You may need to lower the security settings in internet explorer
to make sure it is accepting cookies.
Tools/internet options.


----------



## Rosegarden (Feb 11, 2009)

Thanks a lot for your response. I tried but it failed. It still does not remember the username/password. Is it possible to give me step by step instructions. Maybe i did smt wrong


----------



## leroys1000 (Aug 16, 2007)

Try this.............
http://www.betfred.com/help/static/cookiehelp_ie.htm


----------



## Rosegarden (Feb 11, 2009)

Thanks a lot for your response. I follow all the instructions and restarted the IE, but i still have the same problem. I need to retype my password/username each time i want to log in . Any other suggestions.

Rosegarden


----------



## Rosegarden (Feb 11, 2009)

Also, i forgot to say that when i log in with my gmail account it does not fill the password automatically, but when i log in with my hotmail account it does fill out the password automatically.
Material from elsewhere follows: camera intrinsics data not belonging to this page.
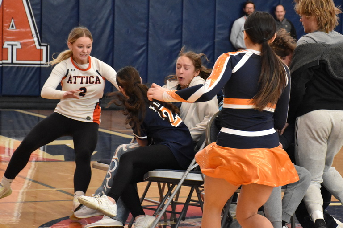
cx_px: 222
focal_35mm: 160
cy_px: 100
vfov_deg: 8.6
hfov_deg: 12.8
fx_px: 1524
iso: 6400
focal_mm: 80
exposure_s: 1/500
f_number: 5.3
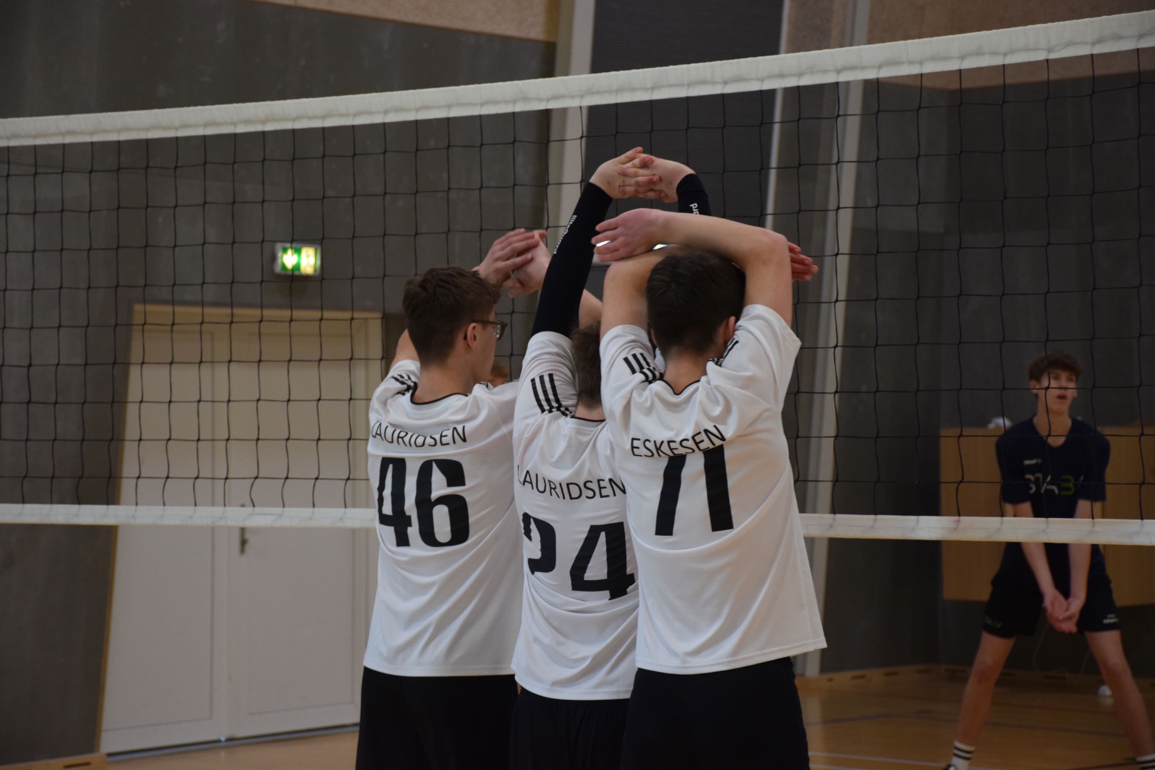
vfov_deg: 13.0
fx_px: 3368
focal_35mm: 105
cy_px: 385
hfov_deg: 19.5
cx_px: 578
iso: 1100
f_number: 5
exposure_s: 1/60
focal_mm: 70
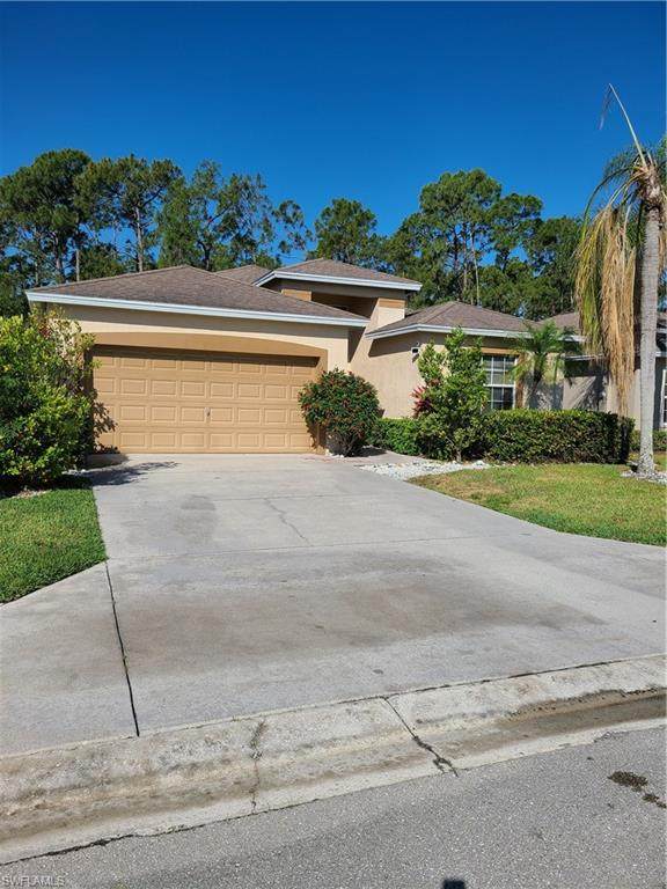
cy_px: 444
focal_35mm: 26
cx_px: 334
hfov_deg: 53.1
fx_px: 668
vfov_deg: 67.3
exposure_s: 1/3988
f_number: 1.8
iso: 40
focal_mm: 5.4
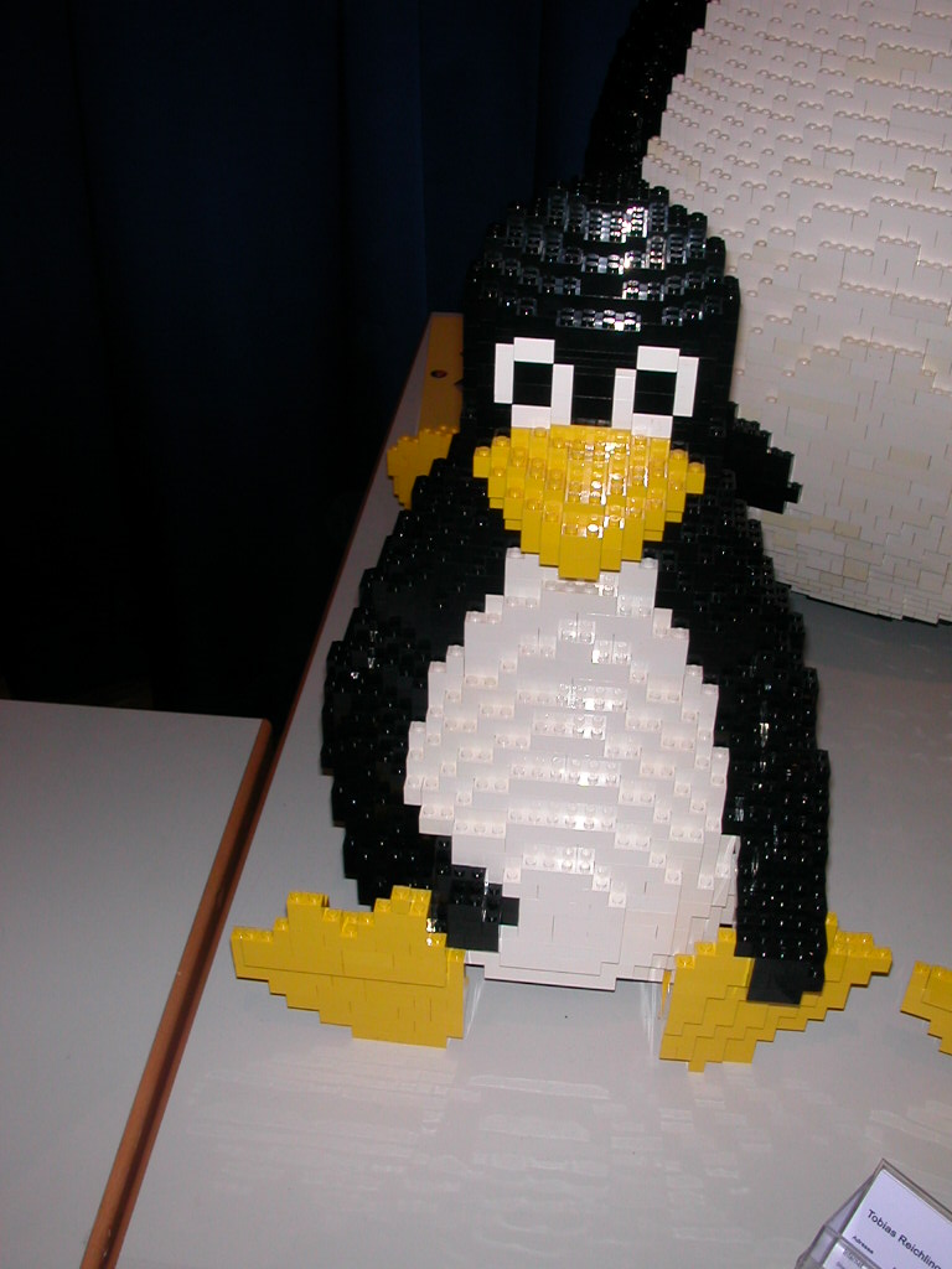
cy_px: 634
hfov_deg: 38.7
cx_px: 476
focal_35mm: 37
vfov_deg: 50.1
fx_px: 1357
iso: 100
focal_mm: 5.6
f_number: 4.5
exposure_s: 1/59.9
Anyway, remember me is not working in a way it is in Mozilla Firefox.

Thanks,


----------



## leroys1000 (Aug 16, 2007)

Still wont accept gmails cookies for some reason.
I use this,might want to try it.
http://toolbar.google.com/gmail-helper/notifier_windows.html
It will log you into gmail when windows boots and notify you
when you have mail.
You can right click the icon in the taskbar and click veiw inbox
to go straight to your gmail.


----------



## Rosegarden (Feb 11, 2009)

Thanks a lot for your response. Actually i was not very clear in stating my problem. The website i am logging in is www.zolio.com, and it has " Remember Me" feature. To be able to log in there you need to type your e-mail and password. And i have two accounts to log there in . When i log in by using my hotmail and i do not need to type my password, but i still need to type my e-mail address when i use IE as a browser. When i use my gmail as an e-mail i need to type my password everytime in IE. However, when i use mozilla as a browser i do not need to type neither my e-mail nor password.

I have changed the security settings of my IE browser by following the instructions you have sent, but it still did not resolve the problem. Do you have any other suggestion .

Thanks a lot,

Rosegarden


----------